Emir
Hayatımda şimdiye kadar aldığım en zor kararlardan biriydi.Ama Derin'in tehlikeden uzak yaşaması için ondan vazgeçmek zorundaydım. Bensiz daha güvende olacaktı. Onu özgür bırakmak zorundaydım.
Düşündüklerimi ona söylediğimde beklemediğim bir tepki verdi. Öylesine ağlıyordu ki onu bu kadar mutsuz görmek kalbimi tekrar paramparça etmişti. Allah biliyor ya onu nasıl bırakacağımdan hiç emin değildim. Kendi sözlerime ben bile inanmıyordum ama yapmak zorundaydım. Onun da beni bırakıp gitmek istemediğini görmek beni rahatlatmıştı. Onsuz yaşamak istemiyordum. O da bensiz yaşamak istemiyordu.
"Derin tamam yeter ağlama. Seni asla bırakmayacağım. Beni duyuyor musun? Derin, beni duyuyor musun?"
Tamamen kilitlenmişti. Ne söylesem duymuyor ve ağlamaya devam ediyordu. Onu biraz daha durdurmazsam nefessiz kalıp bayılacaktı. Onu tutup göğsüme yasladım. Tüm yüzü gözyaşları ile ıslanmıştı. Gömleğim de Derin'in gözyaşları ile ıslandı. Biraz olsun onu sakinleştirmeyi başarmıştım. Ağlamaları arasında beni duymaya başladığını hissediyordum. Yavaş yavaş nefesi düzene girmişti.

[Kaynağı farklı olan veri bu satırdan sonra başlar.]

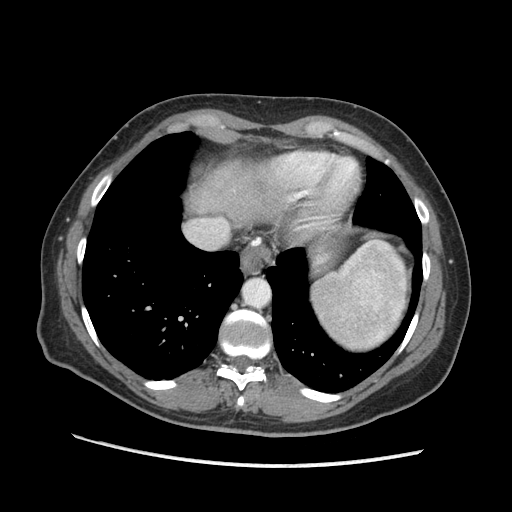
Contrast-enhanced abdominal CT (liver protocol), one axial slice. Slice 156 of 170 in the series (ordered by position). Soft-tissue window (W 400 / L 40 HU). 2.5 mm slice thickness. 512 × 512 image matrix. Case-level facts recorded for this patient, not image findings: diagnosis: hepatocellular carcinoma (patient treated with transarterial chemoembolisation; whether this scan precedes or follows treatment is not stated here); TNM stage (as recorded): Stage-II; Child-Pugh class: A; tumour differentiation: no biopsy; tumour nodularity: multinodular.
Structures marked on this image (semi-automatically segmented with operator editing):
- abdominal aorta: bounding box <244,280,269,306> (left, top, right, bottom; pixels)
- liver parenchyma outside the tumour (the mass and vessels are separate outlines, so this box may not span the whole liver): <206,164,238,186>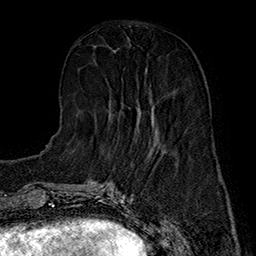
Breast MRI (dynamic contrast-enhanced), one axial slice; position 59 of 160 along the scan axis; cropped to one breast; dynamic contrast-enhanced series, time point 2 of 7 at this slice position (early post-contrast); 1.5 T; TE 2.8 ms, TR 5.4 ms; 256 × 256 image matrix, field of view 180 × 180 mm. Female patient.
Structures marked on this image (semi-automatic segmentation, software-assisted and operator-edited):
- enhancing-tissue mask used for the functional tumour volume (all voxels passing the contrast-enhancement thresholds inside the analysis volume; usually the tumour): bounding box [x1, y1, x2, y2] px = [109, 69, 157, 135]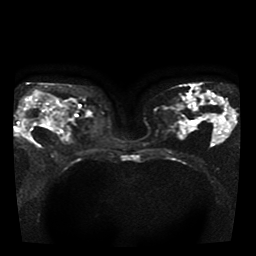
Breast MRI, one axial slice; slice 22 of 41 in the series (ordered by position); diffusion-weighted series; image 2 of 4 stored at this slice position (different b-values; order by instance number); 1.5 T; 256 × 256 image matrix, field of view 330 × 330 mm. Female patient.
Outlined on this slice (expert manual segmentation):
- tumour on diffusion-weighted imaging: bounding box (x1, y1, x2, y2) in pixels: (22, 120, 38, 143)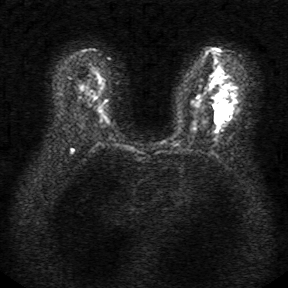
Breast MRI, one axial slice; slice 21 of 34 in the series (ordered by position); diffusion-weighted series; image 2 of 4 stored at this slice position (different b-values; order by instance number); 1.5 T; 5 mm slice thickness; 288 × 288 image matrix, field of view 340 × 340 mm. Female patient.
Annotated regions visible in this slice (expert manual segmentation):
- tumour on diffusion-weighted imaging: bounding box <214,110,228,122> (left, top, right, bottom; pixels)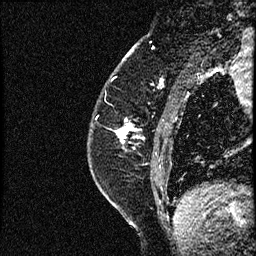
Breast MRI (dynamic contrast-enhanced), one sagittal slice. Slice 17 of 52 in the series (ordered by position). Dynamic contrast-enhanced study with each time point stored as its own series, time point 2 of 3 at this slice position (early post-contrast, ordered by acquisition time). 1.5 T. TE 4.2 ms, TR 17.6 ms. 256 × 256 image matrix. Patient: female, 49 years. From the clinical record (not read from this slice): setting: breast cancer imaged before/during neoadjuvant chemotherapy; receptor status: HER2-positive.
Structures marked on this image (semi-automatic segmentation, software-assisted and operator-edited):
- analysis volume of interest (the breast-tissue region the enhancement analysis was run in; not a lesion): bounding box (x1, y1, x2, y2) in pixels: (88, 65, 182, 175)
- tumour enhancement mask (voxels above the 100 % enhancement threshold inside the analysis volume of interest): (117, 124, 137, 139)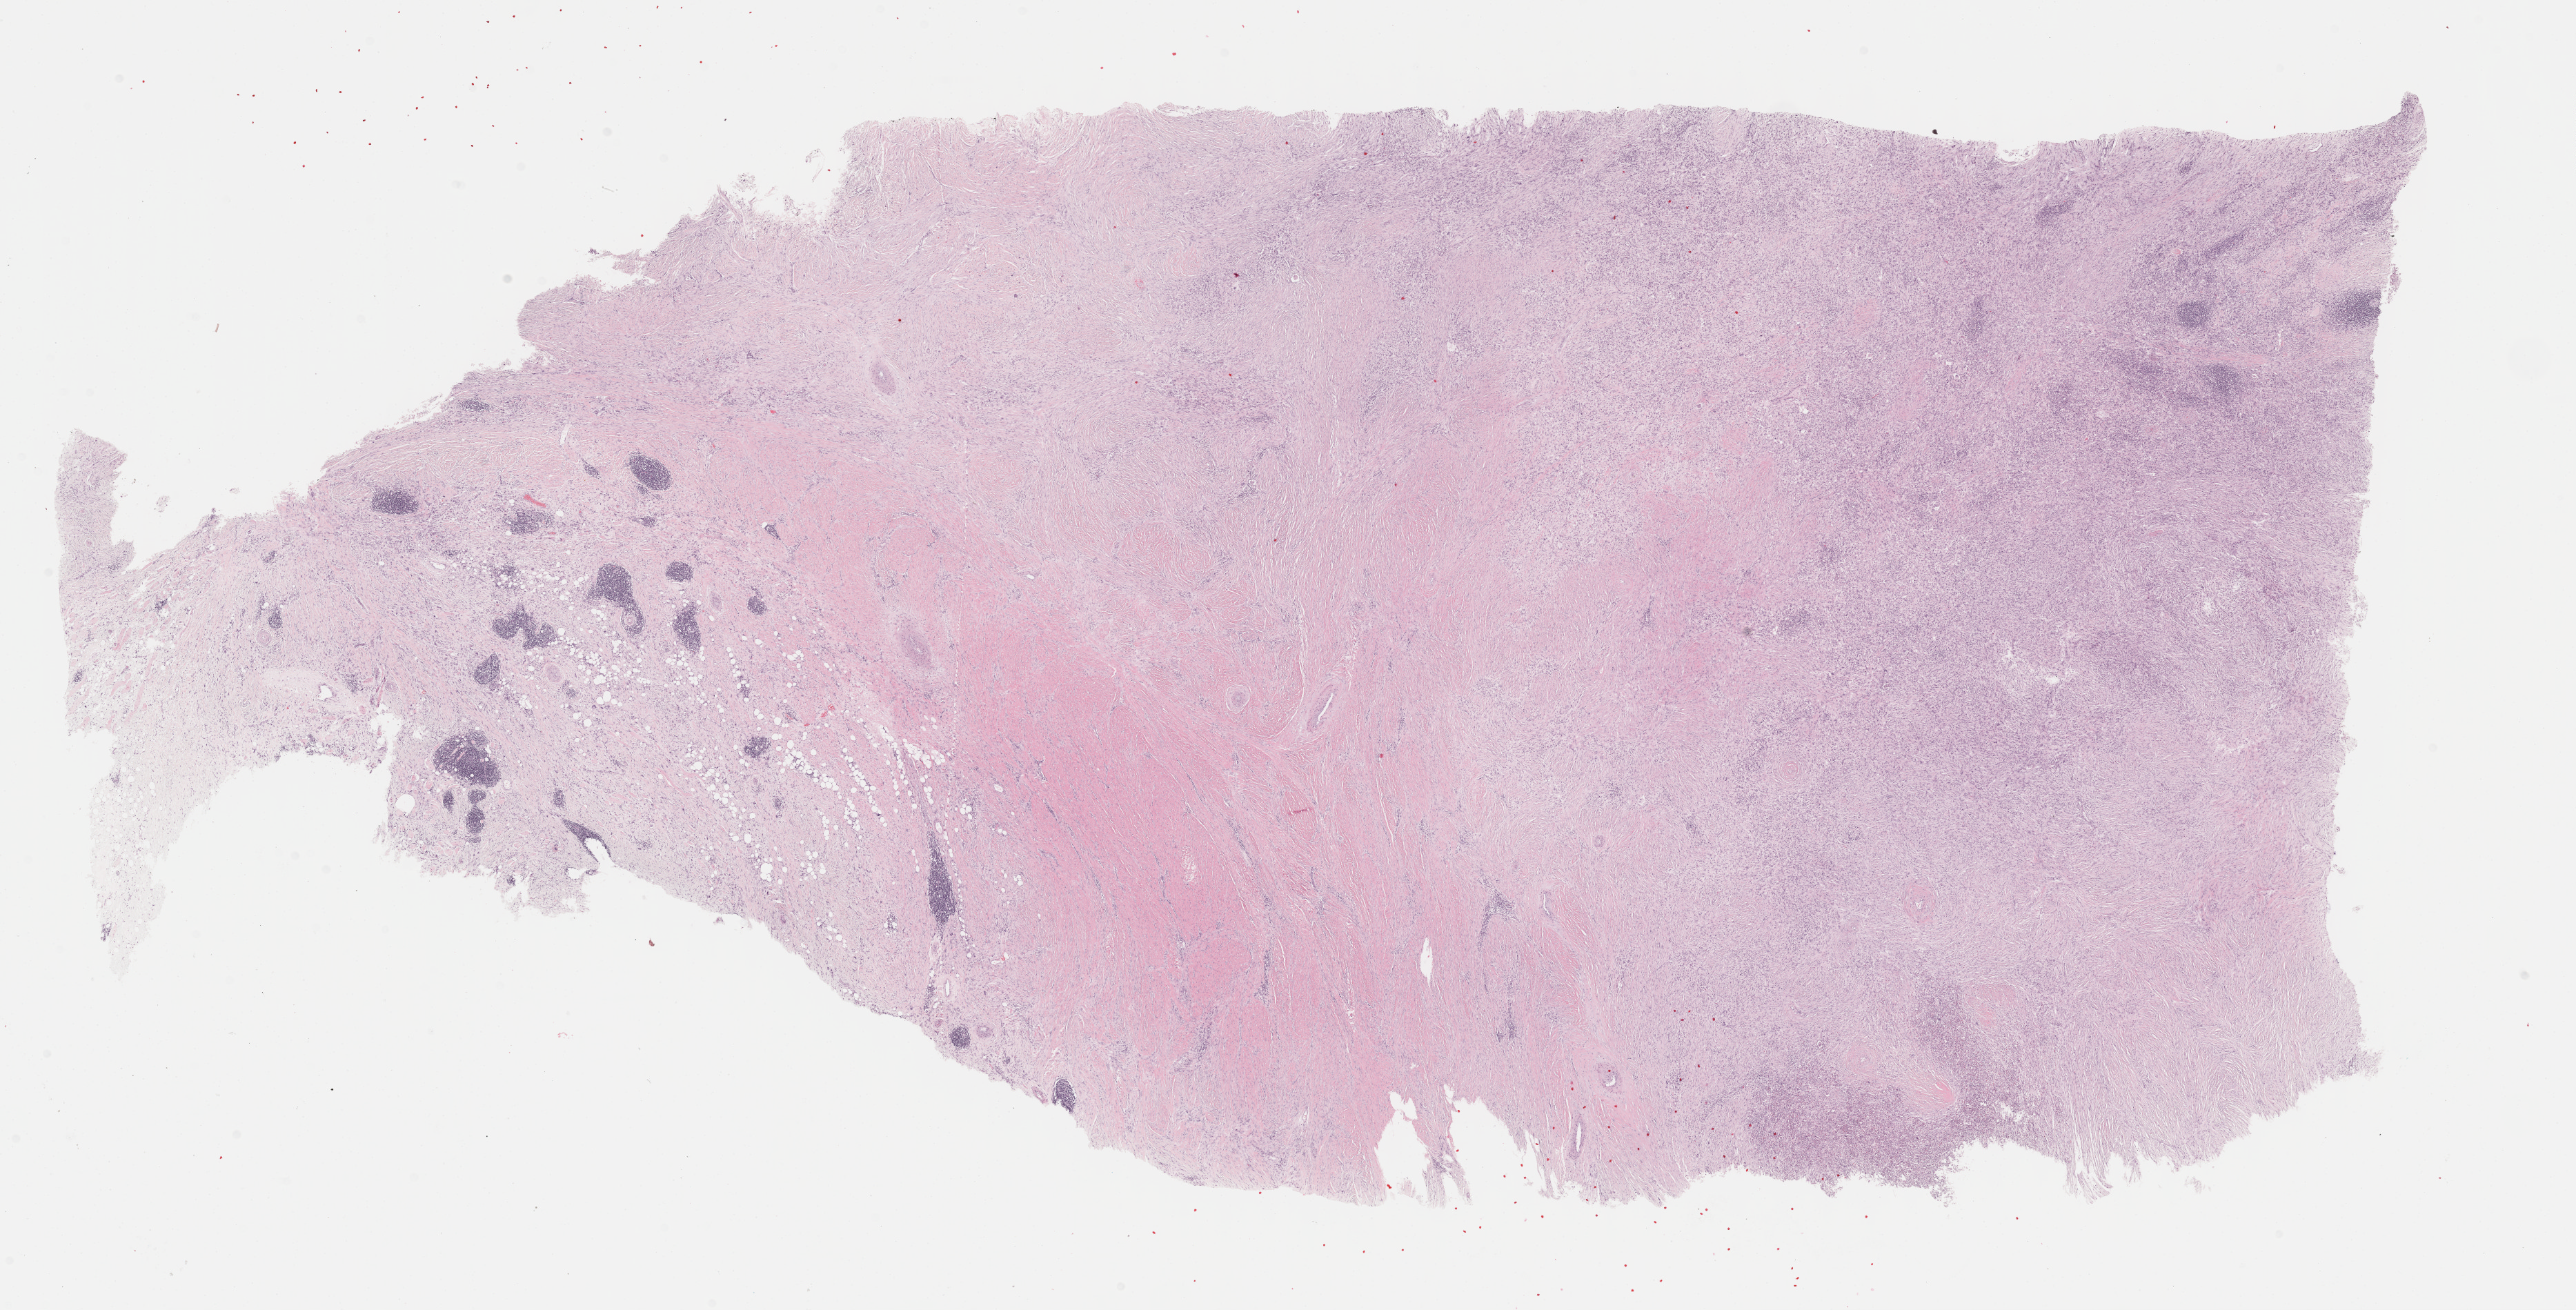
Digitized Hematoxylin and eosin (H&E) stained tissue section (whole slide) — a low-resolution overview of the entire scanned area, about 30.2 x 15.4 mm, formalin-fixed paraffin-embedded (FFPE) diagnostic section, sample: primary tumour, retroperitoneum and peritoneum. Patient: male, age at initial diagnosis 60 years.
Histologic diagnosis: Dedifferentiated liposarcoma (retroperitoneum).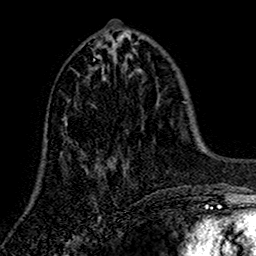
Breast MRI (dynamic contrast-enhanced), one axial slice; cropped to one breast; dynamic contrast-enhanced series, time point 2 of 7 at this slice position (early post-contrast); 1.5 T; TE 2.7 ms, TR 5.5 ms; 1 mm slice thickness; 256 × 256 image matrix. Female patient.
Structures marked on this image (semi-automatic segmentation, software-assisted and operator-edited):
- enhancing-tissue mask used for the functional tumour volume (all voxels passing the contrast-enhancement thresholds inside the analysis volume; usually the tumour): bounding box [x1, y1, x2, y2] px = [65, 59, 126, 176]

"Derin özür dilerim, çok özür dilerim. Sana zarar verdiğimi düşündüğüm için, seni korumak için öyle söyledim. Yoksa senden asla vazgeçemem. Seni seviyorum Derin. Lütfen duy beni."
"Ben de seni seviyorum." Sesi çok cılız çıkmıştı ama bana cevap vermesi beni çok mutlu etmişti.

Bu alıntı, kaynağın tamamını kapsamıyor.